… Mother Nature’s blast of white let us know who was in charge this morning.
It’s a fairly deep snow but with rising temperatures it should melt quickly. I filled the bird feeders last night and threw out some feed this morning for the ground feeders. The seeds and berries and nuts quickly disappeared deep into the fluff. That’s no problem for the ground feeding juncos, the most numerous of the birds visiting us this winter.
These medium-sized sparrows fly in a flock to feed. They land together and they hop, fly, scratch, dig, and flit in and out of shrubbery. Although they move quickly, one or two have become meals for the neighborhood’s ever-observant Cooper’s hawk. We simply find the telltale pile of grey and white feathers on the ground.

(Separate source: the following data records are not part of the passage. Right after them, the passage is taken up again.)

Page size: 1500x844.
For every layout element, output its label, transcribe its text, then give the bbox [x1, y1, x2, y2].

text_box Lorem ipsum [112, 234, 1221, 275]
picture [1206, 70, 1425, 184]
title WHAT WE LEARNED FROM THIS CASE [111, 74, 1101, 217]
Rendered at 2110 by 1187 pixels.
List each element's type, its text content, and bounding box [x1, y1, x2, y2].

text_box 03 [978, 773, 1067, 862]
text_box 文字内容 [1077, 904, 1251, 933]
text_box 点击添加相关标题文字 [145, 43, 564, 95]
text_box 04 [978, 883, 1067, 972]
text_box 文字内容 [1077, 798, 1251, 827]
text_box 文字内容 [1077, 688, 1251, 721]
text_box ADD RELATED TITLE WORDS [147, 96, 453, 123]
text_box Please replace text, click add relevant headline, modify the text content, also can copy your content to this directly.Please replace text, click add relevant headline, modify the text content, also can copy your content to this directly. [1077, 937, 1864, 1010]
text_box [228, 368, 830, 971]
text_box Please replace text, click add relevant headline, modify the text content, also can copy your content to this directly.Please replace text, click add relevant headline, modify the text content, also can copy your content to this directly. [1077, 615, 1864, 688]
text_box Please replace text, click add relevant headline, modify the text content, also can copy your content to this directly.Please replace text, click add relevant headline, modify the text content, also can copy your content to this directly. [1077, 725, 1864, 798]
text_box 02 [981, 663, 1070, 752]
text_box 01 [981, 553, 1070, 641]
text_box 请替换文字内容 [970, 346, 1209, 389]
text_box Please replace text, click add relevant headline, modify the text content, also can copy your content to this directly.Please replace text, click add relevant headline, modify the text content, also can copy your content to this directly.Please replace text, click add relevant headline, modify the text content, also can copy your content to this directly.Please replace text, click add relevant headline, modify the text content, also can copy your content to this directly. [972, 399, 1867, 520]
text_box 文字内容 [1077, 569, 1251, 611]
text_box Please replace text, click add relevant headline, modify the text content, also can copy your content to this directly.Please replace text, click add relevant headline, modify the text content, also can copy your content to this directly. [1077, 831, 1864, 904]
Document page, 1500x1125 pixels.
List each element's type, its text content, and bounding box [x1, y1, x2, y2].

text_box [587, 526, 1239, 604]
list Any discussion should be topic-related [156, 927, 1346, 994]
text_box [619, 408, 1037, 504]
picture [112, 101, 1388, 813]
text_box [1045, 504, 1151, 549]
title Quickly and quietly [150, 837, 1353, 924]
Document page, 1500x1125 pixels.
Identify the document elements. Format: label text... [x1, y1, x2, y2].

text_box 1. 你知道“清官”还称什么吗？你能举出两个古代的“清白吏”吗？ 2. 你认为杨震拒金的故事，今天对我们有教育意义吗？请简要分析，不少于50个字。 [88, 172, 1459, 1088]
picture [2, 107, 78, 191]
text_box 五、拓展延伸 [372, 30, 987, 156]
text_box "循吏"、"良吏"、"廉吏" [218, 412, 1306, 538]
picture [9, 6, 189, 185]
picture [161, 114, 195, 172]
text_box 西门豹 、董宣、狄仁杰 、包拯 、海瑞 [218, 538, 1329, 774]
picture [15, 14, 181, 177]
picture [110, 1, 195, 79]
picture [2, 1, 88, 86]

The juncos dig for seeds and toss snow, fuss constantly among themselves, and jockey for dominance. Although they primarily dine on our shelled sunflower seed on the ground, they don’t hesitate to feed from any of the feeders…. loving the bluebird’s mealworms, the tube feeders, and the suet cake.
The little juncos are among the most common songbirds at the winter feeders in many areas. In Virginia, they were only winter visitors. However in New Hampshire, we have plenty of preferred coniferous forests with lots of evergreen, so we’re lucky to have them as year-round residents.